PASSAGE TO READ -
..........

Refuse to Be a Victim

“Let me introduce you to the victim advocate,” offered the policeman who had arrested my husband the day before.


I stopped short. That was the first time that word – victim – had ever been applied to me. I certainly felt victimized. My partner of sixteen years had just abandoned me with a text message, stolen all of my money and then committed bigamy. Yet even though I was still in the acute phase of suffering, I startled at the application of the word “victim.”


Because even though I had been hurt, I did not wantto see myself as a victim. Although it felt good for the pain and unfairness to be recognized, the term also made me feel minimized. That word embodied weakness in my mind and I wanted to feel powerful. It spoke of a lack of control and I wanted to be the one to drive my life.


I did not want to be a victim.


But for a time, I was.


In the beginning, I spoke about what was done to me. I looked for resolution and justice from outside sources, hoping for an apology from him and a conviction from the courts. I embraced my pain, feeling justified in holding on to it. Meanwhile, I demonized my ex, removing all semblance of humanity in my view of him.


There was a certain comfort in accepting a role as a victim. I garnered sympathy and commiseration from those around me. I had limited control and limited responsibility. But those same conditions that sheltered me also confined me.


As long as I saw myself as a victim, I would remain one. As long as I was limited by my past, I would remain a prisoner of what happened.

..........

ACTION ITEM A -
Answer these questions using the essay about refusing to be a victim:
(i) Who offered to introduce the writer to the victim advocate?
(ii) How long had the writer been with the partner?
(iii) What did the writer hope to get from the courts?
ACTION ITEM B -
Reproduce the essay about refusing to be a victim word for word from "Refuse to Be" to "be a victim.".
ACTION ITEM C -
Pick up the essay about refusing to be a victim after its last sentence and keep it going.

..........

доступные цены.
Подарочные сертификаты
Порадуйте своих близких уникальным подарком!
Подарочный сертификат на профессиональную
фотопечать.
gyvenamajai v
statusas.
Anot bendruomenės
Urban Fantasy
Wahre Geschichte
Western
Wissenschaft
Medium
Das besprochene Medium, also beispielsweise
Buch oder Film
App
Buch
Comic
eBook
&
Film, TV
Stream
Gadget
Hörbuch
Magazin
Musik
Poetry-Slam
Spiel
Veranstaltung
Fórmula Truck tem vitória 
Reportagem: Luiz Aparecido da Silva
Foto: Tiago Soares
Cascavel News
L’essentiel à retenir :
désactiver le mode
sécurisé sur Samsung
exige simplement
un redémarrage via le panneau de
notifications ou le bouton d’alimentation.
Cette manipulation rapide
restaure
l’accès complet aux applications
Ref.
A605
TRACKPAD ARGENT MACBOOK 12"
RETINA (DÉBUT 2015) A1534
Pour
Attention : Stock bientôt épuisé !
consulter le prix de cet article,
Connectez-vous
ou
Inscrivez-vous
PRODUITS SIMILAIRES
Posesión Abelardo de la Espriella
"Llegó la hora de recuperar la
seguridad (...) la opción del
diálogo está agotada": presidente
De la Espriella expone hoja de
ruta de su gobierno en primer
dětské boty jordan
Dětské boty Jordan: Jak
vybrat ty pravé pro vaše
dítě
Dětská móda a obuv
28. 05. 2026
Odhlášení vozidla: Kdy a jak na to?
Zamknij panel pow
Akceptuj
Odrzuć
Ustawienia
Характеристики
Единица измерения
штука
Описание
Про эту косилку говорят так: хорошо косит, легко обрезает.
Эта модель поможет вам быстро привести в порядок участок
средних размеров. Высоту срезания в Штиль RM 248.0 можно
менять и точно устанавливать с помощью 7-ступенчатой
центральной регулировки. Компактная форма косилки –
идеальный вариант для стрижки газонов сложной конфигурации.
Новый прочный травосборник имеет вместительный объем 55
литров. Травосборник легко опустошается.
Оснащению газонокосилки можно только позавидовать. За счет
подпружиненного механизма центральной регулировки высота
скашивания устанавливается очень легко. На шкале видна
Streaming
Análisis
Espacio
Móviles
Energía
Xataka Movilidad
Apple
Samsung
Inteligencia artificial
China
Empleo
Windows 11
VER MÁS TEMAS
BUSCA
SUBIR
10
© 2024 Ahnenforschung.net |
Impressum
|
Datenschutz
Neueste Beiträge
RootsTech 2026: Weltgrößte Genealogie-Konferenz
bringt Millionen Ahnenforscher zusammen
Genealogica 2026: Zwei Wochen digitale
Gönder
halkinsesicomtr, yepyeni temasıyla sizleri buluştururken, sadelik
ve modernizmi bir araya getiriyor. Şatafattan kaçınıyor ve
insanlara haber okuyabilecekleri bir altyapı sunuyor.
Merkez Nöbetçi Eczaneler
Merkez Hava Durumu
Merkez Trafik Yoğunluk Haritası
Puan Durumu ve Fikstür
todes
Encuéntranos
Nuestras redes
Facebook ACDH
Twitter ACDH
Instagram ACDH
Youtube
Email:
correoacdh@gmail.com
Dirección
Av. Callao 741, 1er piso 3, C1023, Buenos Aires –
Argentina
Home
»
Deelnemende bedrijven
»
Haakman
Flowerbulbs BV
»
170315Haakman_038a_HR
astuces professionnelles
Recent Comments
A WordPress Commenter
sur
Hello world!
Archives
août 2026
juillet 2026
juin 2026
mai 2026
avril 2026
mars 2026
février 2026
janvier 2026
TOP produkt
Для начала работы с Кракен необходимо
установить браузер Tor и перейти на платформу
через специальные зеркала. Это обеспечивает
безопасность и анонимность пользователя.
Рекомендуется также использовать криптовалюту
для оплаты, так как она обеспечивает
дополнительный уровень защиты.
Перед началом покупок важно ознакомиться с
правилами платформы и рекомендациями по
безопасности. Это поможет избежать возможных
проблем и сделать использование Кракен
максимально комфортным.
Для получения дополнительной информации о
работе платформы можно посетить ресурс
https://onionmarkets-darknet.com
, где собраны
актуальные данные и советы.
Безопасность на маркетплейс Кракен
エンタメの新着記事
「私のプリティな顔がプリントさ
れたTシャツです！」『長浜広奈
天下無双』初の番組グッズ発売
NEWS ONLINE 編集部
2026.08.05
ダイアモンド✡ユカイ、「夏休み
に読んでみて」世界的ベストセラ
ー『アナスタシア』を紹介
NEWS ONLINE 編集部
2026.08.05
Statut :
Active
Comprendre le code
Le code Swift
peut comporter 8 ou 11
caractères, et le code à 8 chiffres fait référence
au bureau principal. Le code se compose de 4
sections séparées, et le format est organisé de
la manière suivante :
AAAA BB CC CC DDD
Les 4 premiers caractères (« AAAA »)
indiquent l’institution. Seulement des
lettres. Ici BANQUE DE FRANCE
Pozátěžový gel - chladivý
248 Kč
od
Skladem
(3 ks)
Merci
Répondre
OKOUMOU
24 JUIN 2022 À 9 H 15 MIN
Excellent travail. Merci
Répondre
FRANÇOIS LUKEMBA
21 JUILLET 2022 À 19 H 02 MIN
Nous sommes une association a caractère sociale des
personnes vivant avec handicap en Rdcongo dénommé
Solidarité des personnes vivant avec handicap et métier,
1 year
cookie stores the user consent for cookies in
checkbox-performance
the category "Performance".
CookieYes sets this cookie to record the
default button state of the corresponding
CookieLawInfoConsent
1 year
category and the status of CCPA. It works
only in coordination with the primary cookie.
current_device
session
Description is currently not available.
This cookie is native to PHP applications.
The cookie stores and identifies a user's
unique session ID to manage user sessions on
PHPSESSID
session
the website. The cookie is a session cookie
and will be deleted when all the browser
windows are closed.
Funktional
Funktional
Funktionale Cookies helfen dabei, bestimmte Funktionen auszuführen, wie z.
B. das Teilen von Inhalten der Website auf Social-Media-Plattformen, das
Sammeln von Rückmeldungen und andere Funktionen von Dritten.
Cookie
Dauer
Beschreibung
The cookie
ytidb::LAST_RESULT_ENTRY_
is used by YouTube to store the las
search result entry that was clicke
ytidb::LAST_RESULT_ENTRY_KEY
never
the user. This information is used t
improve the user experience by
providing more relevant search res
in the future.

..........

RESPONSE AREA A -
(i) The policeman who had arrested the writer's husband the day before.
(ii) Sixteen years.
(iii) A conviction.

RESPONSE AREA B -
Refuse to Be a Victim

“Let me introduce you to the victim advocate,” offered the policeman who had arrested my husband the day before.


I stopped short. That was the first time that word – victim – had ever been applied to me. I certainly felt victimized. My partner of sixteen years had just abandoned me with a text message, stolen all of my money and then committed bigamy. Yet even though I was still in the acute phase of suffering, I startled at the application of the word “victim.”


Because even though I had been hurt, I did not wantto see myself as a victim. Although it felt good for the pain and unfairness to be recognized, the term also made me feel minimized. That word embodied weakness in my mind and I wanted to feel powerful. It spoke of a lack of control and I wanted to be the one to drive my life.


I did not want to be a victim.

RESPONSE AREA C -
When the desired justice from the courts failed to appear and the hoped-for apology never came, I was left with a decision to make: I could either bemoan the circumstances or I could change my response.


I chose the latter.


I used the following ideas to help shed the guise of victim and make myself the hero of my own life:


Rewrite Your Story


When we are harmed, we often feel powerless, as though we are simply being led through someone else’s story. One of the first steps to renouncing victimhood is to take control of your story. Rewrite it. Reframe it. Narrate it. Change the perspective. Take yourself out of the role of victim (done tome) and put yourself in the role of hero (I did…). Write it or tell it until you believe it.


Pick up a pen and write your happy ending.


Create Purpose


Whatever happened, happened. There is no changing the past. But you can use the past to create something better in the future. Find some anger about what occurred and use that as fuel to drive you to create something better. Look around and see others suffering and use your experience to render aide. Use your rock bottom as a foundation for your life’s purpose.


You have the power to create something wonderful out of something terrible.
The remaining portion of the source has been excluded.